Cedo demais para mim, a curandeira o pega e corta o sinistro laço. O pequeno coração volta a bater fracamente e Cloto se vai. O bebê é examinado, lavado e enrolado firmemente em um cobertor azul. A criança não faz o menor ruído durante todo o processo. Láquesis adentra o quarto, mas eu a despeço com um aceno displicente de minha mão e me posto ao lado de seu berço. Eu mesma tomarei conta desta criança. Láquesis se vai, furiosa, conjurando contra mim as conseqüências de meu ato. Eu quero que ele sinta o meu amor. Eu quero que ele saiba que não está sozinho. Nunca estará.

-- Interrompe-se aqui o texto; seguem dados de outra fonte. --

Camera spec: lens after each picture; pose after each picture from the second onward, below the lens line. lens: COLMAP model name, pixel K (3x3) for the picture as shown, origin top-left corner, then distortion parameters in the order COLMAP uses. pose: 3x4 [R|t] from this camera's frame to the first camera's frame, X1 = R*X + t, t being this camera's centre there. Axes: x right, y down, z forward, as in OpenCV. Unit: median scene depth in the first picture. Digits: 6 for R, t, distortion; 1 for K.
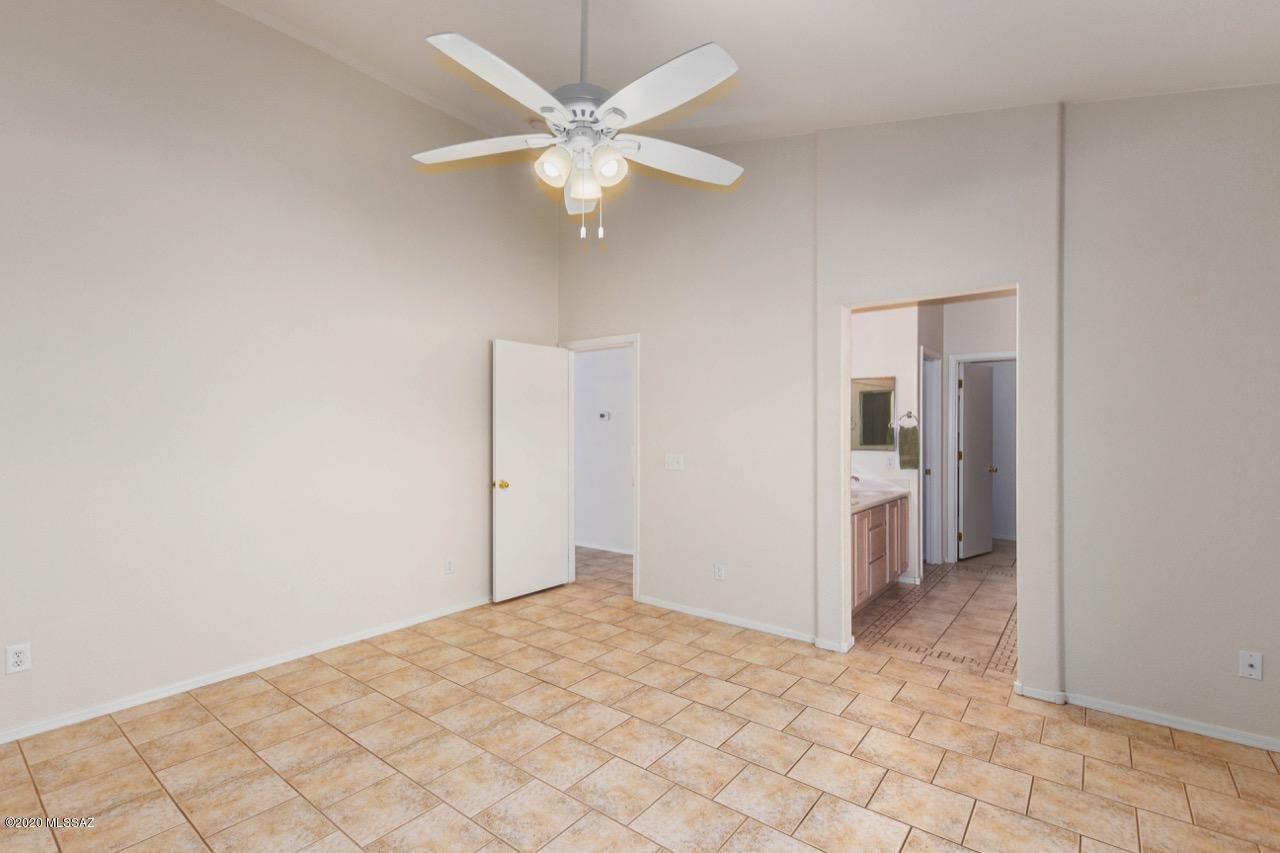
lens RADIAL K [[577.6, 0, 642.0], [0, 577.6, 428.0], [0, 0, 1]] dist [-0.001459, -0.000467]
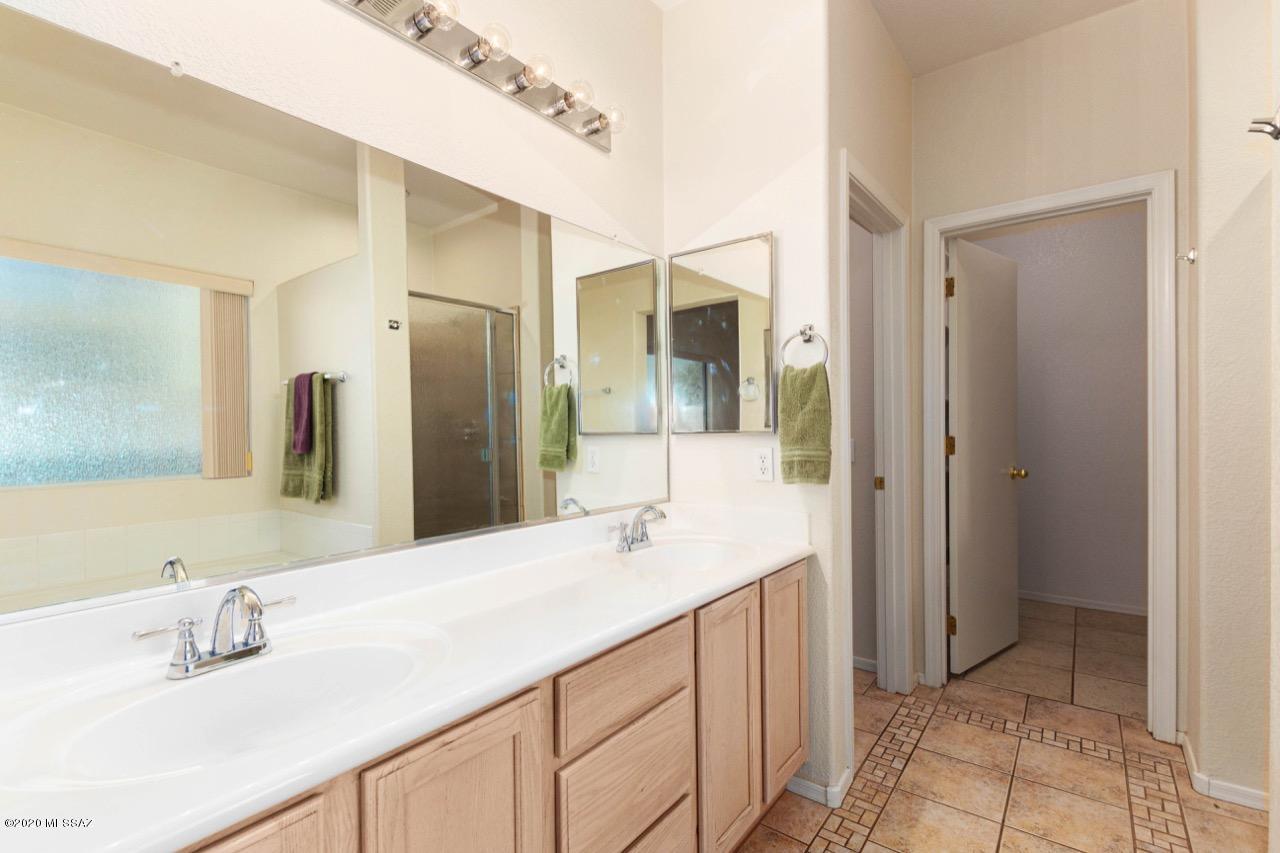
lens RADIAL K [[577.6, 0, 638.2], [0, 577.6, 428.5], [0, 0, 1]] dist [-0.001459, -0.000467]
pose [[0.999899, -0.013724, -0.003814, 0.324939], [0.013758, 0.999864, 0.009061, 0.028754], [0.003689, -0.009112, 0.999952, 0.577971]]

Unicamente para meu deleite a pequena criança abre os olhos. Eles são negros como a noite que o acolheu no mundo e parecem ver através da transparência dos meus. Eu sei, pequeno, que você leu meu amor e seu destino em meus olhos verdes. Agora você já me conhece.

Uma sorridente enfermeira pega o bebê, forçando-me a voltar dos cernes do meu amor e de sua inocência, e o oferece a Eileen, que simplesmente vira o rosto e cruza os braços. O sorriso morre no rosto da jovem que segura a criança.

- Qual é o nome dele? – pergunta a enfermeira.

- Severo. – responde a mulher, sem voltar o rosto.